• _About this exercise_: According to the passage on deferred payment agreements for care home fees, since when have these agreements been available from all councils across England?
[Text passage]
Elderly people with health problems can avoid ‘pay as you die’ schemes for care home fees
Published: 26/08/2015
Growing numbers of pensioners living in care are opting for deferred payment agreements (DPAs) to pay for their care. DPAs are available to those older people who have savings of less than £23,250 not including the value of their home. Taking out a DPA means that an older person in care doesn’t have to sell their own home whilst they’re alive to pay for their care home fees because debts are repaid when the home is sold and this can be either whilst they are still alive or after they have died. Since April 2015 DPAs have been available from all councils across England.
The insurer LV= has recently uncovered data showing that 19,000 DPAs were taken out by older people in England and Wales between 2010 and 2015 across 75 of the 100 councils offering the scheme. This is an increase on the 15,000 DPAs signed up between 2009 and 2014 across 72 councils. The average amount spent on care is now £75,000 and the time spent in care has risen from an average of two years three months to two years seven months.
[/Text passage]
[Supplied records]
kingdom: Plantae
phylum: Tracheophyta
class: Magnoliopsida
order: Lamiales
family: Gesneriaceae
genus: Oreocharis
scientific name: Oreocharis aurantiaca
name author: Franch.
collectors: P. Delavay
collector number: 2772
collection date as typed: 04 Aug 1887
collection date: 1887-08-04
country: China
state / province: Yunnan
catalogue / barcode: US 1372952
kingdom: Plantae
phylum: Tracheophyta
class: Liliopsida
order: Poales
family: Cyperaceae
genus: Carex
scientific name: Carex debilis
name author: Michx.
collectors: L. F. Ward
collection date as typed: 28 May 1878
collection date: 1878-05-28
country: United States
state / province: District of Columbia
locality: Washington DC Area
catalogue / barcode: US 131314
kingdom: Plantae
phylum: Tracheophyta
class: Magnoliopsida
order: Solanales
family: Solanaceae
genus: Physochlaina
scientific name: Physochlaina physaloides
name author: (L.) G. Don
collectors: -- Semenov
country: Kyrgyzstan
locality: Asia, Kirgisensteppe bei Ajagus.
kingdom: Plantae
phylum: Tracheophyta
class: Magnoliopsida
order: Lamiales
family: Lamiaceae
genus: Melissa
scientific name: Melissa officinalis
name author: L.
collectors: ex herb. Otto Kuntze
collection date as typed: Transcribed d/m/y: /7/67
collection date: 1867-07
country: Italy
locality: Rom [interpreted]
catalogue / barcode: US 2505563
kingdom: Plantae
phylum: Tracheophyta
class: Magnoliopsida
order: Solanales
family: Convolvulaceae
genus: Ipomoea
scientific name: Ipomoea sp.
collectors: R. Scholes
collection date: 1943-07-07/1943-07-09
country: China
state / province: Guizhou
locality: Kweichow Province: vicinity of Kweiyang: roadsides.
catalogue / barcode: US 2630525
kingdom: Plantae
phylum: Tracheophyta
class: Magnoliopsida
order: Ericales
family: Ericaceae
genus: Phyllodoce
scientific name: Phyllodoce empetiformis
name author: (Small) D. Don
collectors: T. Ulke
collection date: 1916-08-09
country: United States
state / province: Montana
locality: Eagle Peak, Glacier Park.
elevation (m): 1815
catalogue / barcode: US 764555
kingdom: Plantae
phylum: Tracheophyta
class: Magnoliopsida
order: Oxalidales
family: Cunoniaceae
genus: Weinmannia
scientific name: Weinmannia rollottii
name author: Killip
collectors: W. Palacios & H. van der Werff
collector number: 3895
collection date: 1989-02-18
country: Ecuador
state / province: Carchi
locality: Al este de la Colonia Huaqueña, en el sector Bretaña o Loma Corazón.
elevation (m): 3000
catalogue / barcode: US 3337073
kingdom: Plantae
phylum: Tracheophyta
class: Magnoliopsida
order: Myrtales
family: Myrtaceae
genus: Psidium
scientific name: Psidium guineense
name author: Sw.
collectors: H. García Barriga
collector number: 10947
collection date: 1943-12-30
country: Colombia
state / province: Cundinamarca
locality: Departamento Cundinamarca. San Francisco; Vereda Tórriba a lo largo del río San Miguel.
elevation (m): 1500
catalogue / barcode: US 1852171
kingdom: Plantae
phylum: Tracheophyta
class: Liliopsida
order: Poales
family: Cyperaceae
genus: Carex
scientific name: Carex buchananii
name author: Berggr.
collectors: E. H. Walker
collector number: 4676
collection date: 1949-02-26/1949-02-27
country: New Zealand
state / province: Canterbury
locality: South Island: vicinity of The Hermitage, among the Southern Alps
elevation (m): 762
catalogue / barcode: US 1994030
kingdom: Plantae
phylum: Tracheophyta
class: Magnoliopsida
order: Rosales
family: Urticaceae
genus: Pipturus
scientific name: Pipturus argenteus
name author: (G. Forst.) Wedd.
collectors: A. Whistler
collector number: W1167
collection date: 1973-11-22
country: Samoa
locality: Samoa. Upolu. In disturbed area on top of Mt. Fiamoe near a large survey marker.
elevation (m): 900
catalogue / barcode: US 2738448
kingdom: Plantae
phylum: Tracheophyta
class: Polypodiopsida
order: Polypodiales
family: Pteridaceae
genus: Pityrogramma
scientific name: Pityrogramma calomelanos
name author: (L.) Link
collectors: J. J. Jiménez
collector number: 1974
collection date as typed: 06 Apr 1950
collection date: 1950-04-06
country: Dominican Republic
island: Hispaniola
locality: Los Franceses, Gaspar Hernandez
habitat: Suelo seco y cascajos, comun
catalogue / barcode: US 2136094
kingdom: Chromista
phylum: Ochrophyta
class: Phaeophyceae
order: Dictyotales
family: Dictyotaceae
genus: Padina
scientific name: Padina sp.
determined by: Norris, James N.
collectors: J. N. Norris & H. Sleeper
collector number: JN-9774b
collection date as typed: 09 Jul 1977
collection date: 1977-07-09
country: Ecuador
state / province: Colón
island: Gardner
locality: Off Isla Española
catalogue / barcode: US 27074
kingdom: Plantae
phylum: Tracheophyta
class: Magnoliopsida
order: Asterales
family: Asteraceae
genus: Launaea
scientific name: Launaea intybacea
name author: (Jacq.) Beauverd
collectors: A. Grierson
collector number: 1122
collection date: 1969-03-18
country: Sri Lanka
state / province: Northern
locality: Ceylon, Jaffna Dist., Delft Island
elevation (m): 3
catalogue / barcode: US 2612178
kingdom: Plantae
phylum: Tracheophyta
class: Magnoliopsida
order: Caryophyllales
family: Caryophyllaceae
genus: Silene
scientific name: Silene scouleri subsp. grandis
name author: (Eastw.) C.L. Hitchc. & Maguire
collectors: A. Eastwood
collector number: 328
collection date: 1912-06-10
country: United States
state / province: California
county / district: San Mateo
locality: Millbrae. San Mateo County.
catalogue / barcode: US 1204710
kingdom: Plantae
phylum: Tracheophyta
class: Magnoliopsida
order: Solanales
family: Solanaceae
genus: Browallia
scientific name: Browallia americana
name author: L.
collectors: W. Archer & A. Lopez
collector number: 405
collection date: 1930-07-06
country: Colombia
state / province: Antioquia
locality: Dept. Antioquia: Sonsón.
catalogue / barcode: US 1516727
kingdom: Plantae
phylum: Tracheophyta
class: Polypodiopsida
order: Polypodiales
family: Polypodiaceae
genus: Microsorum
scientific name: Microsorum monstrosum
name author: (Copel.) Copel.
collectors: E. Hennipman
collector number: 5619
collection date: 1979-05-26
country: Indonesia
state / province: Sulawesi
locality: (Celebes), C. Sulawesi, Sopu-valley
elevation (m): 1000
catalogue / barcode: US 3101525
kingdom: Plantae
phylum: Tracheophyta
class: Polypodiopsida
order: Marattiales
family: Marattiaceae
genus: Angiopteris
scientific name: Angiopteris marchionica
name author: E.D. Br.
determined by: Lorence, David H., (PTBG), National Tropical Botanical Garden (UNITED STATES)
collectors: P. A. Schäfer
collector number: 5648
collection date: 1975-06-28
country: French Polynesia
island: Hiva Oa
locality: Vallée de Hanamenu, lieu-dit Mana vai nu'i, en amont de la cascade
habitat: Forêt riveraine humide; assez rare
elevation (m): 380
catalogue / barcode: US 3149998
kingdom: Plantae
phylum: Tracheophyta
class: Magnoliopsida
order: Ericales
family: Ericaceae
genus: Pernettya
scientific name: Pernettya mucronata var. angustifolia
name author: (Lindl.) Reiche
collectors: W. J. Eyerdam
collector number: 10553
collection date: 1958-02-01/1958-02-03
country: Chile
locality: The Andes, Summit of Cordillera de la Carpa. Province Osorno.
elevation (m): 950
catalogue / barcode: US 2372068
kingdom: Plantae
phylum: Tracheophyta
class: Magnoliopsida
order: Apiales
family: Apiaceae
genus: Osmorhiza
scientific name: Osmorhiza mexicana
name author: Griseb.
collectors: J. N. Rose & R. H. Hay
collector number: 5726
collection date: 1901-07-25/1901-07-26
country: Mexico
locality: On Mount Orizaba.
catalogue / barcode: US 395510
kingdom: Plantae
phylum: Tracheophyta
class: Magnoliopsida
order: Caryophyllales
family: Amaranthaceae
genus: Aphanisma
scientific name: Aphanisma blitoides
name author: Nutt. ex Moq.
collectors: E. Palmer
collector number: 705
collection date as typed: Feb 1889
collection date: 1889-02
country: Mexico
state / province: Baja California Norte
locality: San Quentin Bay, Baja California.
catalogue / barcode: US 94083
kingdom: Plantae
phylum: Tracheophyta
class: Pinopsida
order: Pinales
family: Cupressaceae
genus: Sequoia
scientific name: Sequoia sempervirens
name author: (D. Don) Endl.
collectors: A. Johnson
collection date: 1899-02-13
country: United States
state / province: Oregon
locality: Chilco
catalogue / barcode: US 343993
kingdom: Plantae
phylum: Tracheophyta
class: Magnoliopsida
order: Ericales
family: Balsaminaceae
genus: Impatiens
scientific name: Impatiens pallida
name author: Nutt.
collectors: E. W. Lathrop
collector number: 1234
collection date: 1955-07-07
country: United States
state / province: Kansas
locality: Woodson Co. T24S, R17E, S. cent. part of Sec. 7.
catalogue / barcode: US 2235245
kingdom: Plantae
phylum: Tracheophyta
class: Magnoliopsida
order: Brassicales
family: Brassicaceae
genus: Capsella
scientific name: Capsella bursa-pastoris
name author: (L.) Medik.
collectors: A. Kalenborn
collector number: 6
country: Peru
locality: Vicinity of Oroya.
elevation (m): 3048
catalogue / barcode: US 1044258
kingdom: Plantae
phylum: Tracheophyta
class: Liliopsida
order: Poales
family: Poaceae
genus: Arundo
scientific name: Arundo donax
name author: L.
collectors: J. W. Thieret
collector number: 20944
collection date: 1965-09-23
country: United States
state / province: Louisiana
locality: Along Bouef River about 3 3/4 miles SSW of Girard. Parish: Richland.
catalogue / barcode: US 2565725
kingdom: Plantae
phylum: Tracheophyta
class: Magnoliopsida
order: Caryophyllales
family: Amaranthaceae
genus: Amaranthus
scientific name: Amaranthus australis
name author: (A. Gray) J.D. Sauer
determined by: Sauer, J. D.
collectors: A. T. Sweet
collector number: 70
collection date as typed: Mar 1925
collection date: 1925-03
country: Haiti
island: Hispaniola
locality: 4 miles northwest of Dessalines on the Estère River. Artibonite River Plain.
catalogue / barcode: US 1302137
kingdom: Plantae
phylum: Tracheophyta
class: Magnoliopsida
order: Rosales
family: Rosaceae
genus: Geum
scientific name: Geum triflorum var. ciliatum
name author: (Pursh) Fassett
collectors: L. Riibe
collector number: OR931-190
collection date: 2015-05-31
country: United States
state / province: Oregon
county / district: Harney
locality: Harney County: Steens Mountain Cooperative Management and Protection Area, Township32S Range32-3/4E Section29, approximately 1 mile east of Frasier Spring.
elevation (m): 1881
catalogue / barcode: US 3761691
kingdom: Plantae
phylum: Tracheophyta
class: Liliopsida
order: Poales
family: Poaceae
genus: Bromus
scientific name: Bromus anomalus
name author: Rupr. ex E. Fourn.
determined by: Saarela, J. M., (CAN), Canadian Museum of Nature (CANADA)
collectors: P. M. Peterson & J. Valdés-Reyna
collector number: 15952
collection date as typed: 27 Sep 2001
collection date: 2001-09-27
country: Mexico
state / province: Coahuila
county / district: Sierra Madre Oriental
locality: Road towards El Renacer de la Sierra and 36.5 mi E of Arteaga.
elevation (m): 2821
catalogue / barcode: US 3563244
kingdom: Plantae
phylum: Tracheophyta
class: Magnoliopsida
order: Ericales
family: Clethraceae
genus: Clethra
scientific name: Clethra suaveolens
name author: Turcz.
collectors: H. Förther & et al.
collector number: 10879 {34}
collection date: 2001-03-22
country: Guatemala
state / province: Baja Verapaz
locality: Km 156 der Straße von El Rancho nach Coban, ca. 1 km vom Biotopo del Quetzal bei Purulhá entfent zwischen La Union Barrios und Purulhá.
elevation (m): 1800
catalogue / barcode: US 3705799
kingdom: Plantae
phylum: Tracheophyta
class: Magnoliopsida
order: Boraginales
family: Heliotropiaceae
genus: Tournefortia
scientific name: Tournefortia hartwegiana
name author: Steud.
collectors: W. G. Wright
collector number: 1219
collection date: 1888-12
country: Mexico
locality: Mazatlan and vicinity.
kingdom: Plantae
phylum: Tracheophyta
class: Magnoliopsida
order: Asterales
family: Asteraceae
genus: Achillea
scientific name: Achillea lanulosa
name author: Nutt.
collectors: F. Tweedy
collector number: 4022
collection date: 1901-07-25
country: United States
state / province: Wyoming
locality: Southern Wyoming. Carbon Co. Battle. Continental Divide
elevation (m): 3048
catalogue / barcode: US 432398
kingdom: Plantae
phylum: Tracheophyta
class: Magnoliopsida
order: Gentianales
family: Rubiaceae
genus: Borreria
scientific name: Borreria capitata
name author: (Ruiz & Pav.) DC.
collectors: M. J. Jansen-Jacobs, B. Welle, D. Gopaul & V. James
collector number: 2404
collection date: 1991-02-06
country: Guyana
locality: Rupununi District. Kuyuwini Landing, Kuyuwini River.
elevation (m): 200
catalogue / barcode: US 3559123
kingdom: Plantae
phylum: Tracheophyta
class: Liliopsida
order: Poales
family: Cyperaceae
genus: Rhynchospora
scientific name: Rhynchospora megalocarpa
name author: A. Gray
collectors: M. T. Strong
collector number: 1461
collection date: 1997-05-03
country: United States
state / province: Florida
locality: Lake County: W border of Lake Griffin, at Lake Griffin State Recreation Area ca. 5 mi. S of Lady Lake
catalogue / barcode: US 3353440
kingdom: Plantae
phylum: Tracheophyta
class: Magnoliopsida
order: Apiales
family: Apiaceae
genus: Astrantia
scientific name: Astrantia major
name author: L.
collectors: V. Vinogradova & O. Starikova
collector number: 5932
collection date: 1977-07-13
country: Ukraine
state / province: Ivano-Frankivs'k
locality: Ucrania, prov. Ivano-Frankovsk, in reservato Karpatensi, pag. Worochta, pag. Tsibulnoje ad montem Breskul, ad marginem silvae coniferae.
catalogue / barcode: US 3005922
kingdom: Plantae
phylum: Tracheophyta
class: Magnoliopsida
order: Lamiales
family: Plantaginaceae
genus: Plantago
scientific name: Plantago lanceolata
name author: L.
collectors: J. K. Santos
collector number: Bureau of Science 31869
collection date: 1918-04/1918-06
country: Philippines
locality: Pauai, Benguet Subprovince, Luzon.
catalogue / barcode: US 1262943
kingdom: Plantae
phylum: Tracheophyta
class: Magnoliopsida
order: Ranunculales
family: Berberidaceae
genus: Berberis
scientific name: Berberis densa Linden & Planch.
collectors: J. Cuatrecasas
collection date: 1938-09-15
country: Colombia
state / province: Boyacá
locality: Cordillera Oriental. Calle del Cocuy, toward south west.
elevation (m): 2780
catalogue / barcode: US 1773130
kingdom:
[/Supplied records]
• _Result of the exercise_: Since April 2015.